I feel like this one doesn’t need much explanation, but I’ll do my best to provide one.

Simplicity is a difficult ideal to strive for but will, with frightening regularity, often produce the best results; not only visually, but functionally as well. A simple design doesn’t “muddy the waters” with irrelevant information or visual elements, and it makes clear distinctions between primary content and sidebars. Simple design makes good use of a strong content hierarchy and imagery. But simple is also context specific: “simple steampunk” and “simple grunge” are vastly different from one another, and further still from “simple Swiss.”

Imagine if your car had two accelerator pedals, two break pedals, and two shift knobs but only one of these worked for any combination of specific details in a given scenario. That would be a fatally unsuccessful design. Similarly, imagine reading a magazine article that employs five different typefaces, each with a full range of weights and point sizes, with no categorical hierarchy informing when or for which elements each typeface is used. It’s chaos!

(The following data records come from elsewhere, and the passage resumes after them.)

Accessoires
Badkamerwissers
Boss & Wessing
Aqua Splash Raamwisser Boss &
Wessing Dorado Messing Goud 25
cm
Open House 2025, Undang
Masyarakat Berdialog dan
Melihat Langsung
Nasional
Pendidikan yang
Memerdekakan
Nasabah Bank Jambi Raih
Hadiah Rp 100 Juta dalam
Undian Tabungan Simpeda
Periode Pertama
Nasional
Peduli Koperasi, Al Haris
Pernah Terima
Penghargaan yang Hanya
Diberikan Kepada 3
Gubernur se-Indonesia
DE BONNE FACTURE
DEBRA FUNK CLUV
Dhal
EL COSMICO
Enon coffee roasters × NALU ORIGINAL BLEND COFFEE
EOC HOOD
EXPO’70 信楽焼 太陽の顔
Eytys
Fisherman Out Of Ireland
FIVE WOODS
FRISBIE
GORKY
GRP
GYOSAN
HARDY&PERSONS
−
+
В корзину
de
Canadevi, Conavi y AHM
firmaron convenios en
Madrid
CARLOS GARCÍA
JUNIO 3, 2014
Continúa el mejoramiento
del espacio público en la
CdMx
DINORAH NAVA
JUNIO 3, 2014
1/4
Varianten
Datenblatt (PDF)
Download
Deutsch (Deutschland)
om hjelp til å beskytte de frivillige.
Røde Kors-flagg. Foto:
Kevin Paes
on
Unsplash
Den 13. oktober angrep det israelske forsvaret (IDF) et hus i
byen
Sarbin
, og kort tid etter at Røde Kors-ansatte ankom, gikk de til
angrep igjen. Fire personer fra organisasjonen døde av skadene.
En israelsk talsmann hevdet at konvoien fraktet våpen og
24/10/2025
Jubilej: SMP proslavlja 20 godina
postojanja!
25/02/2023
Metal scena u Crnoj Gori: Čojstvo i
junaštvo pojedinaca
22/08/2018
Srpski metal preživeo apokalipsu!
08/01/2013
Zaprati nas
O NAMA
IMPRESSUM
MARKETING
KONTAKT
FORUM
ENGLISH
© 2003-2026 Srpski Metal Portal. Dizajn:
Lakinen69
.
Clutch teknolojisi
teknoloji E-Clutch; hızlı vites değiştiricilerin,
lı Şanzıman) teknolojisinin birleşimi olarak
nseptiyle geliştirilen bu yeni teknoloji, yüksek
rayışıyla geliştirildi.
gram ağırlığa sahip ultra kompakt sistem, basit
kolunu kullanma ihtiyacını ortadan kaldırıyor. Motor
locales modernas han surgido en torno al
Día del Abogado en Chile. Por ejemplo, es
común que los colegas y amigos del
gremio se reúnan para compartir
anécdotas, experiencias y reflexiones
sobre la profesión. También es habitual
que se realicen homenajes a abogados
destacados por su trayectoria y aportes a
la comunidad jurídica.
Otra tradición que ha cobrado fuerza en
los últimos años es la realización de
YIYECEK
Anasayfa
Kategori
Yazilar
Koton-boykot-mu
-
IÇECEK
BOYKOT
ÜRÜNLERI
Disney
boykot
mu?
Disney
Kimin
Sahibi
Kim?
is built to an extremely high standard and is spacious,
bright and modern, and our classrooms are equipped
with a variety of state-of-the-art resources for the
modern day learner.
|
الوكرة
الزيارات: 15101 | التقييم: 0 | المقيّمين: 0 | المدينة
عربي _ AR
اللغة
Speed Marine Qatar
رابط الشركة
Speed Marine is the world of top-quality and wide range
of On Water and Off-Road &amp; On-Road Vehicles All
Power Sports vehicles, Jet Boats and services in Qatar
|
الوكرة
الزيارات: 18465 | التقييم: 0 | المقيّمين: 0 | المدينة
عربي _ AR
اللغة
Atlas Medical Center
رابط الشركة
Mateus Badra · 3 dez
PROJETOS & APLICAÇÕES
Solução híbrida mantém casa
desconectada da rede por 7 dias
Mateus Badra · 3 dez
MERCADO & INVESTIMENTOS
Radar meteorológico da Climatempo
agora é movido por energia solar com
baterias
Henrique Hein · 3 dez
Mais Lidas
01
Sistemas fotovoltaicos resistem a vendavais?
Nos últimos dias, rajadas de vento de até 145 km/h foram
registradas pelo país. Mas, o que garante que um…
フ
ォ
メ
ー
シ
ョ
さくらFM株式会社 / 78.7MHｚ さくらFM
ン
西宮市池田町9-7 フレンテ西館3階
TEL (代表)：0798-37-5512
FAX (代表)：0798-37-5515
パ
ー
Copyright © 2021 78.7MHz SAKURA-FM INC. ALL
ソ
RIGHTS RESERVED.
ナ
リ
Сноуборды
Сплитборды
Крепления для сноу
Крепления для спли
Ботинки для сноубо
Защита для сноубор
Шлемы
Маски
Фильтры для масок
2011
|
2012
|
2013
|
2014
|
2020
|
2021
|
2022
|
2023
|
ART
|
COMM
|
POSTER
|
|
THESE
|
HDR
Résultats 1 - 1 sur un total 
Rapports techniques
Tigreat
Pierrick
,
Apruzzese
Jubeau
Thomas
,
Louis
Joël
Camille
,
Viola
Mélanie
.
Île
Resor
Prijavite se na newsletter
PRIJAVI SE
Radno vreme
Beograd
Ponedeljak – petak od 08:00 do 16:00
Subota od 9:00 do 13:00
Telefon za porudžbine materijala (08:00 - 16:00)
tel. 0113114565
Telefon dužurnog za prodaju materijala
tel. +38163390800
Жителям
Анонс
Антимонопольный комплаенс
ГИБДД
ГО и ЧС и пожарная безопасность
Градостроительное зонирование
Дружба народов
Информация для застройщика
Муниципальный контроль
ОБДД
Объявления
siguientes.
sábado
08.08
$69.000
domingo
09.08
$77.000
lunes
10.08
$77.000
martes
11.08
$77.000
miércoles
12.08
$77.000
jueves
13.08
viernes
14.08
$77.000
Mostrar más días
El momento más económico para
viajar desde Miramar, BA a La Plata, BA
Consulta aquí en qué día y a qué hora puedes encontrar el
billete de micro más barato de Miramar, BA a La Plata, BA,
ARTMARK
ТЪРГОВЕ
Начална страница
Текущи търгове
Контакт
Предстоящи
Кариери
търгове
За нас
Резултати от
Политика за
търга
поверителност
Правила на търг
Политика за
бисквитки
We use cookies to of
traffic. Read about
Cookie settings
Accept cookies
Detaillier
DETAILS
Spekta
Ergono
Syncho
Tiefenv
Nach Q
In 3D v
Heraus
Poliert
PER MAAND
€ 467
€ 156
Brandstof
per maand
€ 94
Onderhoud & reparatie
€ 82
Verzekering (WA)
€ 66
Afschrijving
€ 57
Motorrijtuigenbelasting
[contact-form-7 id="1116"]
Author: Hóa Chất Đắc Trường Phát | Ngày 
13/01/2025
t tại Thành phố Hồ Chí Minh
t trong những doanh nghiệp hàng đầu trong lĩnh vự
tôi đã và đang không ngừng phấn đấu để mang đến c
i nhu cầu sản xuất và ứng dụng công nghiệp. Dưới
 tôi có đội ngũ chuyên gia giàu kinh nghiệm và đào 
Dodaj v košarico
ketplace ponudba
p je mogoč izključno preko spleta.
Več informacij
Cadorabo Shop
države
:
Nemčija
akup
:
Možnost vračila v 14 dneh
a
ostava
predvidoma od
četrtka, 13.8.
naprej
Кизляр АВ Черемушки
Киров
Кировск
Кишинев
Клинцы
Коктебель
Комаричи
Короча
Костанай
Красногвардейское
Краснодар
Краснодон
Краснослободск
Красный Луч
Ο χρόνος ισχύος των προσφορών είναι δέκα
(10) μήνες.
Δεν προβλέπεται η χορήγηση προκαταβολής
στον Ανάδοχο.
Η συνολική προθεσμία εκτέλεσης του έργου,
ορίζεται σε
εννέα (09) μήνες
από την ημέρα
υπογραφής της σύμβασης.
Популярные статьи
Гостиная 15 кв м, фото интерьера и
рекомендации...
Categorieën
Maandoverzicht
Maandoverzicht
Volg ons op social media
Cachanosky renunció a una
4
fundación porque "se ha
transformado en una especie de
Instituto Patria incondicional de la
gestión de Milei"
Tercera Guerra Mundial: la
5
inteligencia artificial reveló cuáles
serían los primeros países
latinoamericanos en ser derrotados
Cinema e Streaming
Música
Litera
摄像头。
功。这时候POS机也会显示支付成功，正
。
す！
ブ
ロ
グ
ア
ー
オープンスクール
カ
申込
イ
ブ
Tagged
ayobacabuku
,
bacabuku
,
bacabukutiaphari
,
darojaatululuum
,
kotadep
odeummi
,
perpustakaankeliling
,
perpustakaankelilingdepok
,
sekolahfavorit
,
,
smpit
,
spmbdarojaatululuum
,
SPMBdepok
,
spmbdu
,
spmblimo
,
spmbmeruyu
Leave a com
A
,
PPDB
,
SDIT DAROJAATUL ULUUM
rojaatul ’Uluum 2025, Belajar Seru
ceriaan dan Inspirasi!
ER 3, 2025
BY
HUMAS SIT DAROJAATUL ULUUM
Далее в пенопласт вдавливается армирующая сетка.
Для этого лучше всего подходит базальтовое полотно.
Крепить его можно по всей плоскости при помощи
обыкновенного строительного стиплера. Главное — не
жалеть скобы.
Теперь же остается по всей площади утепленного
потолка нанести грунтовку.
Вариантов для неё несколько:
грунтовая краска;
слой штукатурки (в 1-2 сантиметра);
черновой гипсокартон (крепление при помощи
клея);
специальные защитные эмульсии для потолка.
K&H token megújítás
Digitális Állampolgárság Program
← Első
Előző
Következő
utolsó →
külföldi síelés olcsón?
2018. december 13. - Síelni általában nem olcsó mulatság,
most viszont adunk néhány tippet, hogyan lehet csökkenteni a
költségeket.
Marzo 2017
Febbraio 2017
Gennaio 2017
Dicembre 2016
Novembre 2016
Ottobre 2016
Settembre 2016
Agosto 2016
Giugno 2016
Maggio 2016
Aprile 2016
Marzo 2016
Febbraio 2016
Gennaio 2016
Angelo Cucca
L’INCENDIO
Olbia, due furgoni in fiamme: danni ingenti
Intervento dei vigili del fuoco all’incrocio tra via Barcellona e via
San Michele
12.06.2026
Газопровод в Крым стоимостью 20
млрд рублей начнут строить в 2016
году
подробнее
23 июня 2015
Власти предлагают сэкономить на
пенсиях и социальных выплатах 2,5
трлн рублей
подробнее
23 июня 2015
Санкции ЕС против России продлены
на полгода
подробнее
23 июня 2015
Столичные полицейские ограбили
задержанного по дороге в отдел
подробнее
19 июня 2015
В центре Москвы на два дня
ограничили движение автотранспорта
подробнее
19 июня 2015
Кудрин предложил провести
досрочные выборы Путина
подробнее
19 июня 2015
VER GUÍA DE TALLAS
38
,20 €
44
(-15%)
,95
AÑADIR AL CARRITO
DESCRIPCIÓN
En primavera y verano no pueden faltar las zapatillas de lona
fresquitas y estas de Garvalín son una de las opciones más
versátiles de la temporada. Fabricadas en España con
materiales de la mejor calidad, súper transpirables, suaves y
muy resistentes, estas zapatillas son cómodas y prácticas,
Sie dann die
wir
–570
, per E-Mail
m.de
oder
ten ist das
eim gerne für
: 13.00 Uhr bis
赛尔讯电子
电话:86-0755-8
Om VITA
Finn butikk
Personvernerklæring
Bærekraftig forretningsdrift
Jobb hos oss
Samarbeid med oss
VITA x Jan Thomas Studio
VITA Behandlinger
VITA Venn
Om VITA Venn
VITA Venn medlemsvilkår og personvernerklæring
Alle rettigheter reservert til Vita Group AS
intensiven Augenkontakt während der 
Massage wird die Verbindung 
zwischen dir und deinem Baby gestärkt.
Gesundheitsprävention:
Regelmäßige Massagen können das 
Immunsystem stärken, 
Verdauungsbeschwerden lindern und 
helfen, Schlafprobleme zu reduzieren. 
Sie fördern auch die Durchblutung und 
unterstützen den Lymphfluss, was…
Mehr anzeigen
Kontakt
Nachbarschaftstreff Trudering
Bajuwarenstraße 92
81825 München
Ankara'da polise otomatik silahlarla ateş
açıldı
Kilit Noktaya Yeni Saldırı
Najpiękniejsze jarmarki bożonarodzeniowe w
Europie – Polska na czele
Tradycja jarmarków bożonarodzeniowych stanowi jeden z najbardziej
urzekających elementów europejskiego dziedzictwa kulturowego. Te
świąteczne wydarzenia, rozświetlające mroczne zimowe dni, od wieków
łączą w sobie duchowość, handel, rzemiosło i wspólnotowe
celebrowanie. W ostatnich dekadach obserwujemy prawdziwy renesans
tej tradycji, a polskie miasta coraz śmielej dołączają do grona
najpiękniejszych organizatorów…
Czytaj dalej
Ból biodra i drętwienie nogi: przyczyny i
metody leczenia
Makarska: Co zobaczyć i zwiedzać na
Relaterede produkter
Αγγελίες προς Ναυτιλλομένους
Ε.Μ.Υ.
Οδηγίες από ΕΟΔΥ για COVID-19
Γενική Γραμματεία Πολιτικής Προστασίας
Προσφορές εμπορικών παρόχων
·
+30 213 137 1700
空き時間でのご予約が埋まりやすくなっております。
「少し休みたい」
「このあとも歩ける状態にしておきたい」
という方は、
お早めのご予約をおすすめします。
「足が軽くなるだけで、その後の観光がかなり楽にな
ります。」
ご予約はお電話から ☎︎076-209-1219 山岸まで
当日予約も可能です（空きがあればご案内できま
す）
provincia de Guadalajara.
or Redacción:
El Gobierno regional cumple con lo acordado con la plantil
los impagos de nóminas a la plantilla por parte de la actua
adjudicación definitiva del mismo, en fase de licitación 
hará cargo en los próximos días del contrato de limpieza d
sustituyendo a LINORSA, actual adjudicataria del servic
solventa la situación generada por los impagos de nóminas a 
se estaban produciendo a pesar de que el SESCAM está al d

Number Three, Sub A: Simple Doesn’t Mean Minimal

A major mistake many new, especially young, designers make is the conflation of simple with minimal. Minimalism is a distinct, unique aesthetic. Simplicity is a guiding principle of design. Minimalist designs can be surprisingly complex, and simple designs don’t have to be minimalist. This confusion often leads to lazy, uninspired work that makes the audience work to find its content. (White space is an element of design, not a feature!) I’ve seen students and professionals alike describe stark, overly minimal design as simple or “Swiss-inspired” when the reality is the result of a lack of consideration or attention to detail. These designs miss the mark entirely and don’t come close to referencing the powerful use of typography, gestalt, colour, and imagery; geometric form; or asymmetric balance Swiss design is famous for.

Simple doesn’t mean you can’t use a rule or a flourish in your print piece. Simple doesn’t mean you can’t have a bow on your package or a cantilever porch on your house. Simple means not superfluous. Simple means that every element on the page, every detail in the walls and floors, every moving pixel, or every button has a purpose and is not implemented without reason.

Strong Results

Together, these three principles can guide sound decision making and help designers and their clients achieve strong results. But they can’t make up for a lack of design knowledge. Your cousin may know photoshop extraordinarily well, but a professional designer knows how to lead the eye around a page and build a sense of unity through multiple scenes, across platforms, and within a brand. Good design doesn’t grow on trees, it takes years of practice and endless iteration. As designers we must be flexible, never stop learning, and push ourselves and our art every day.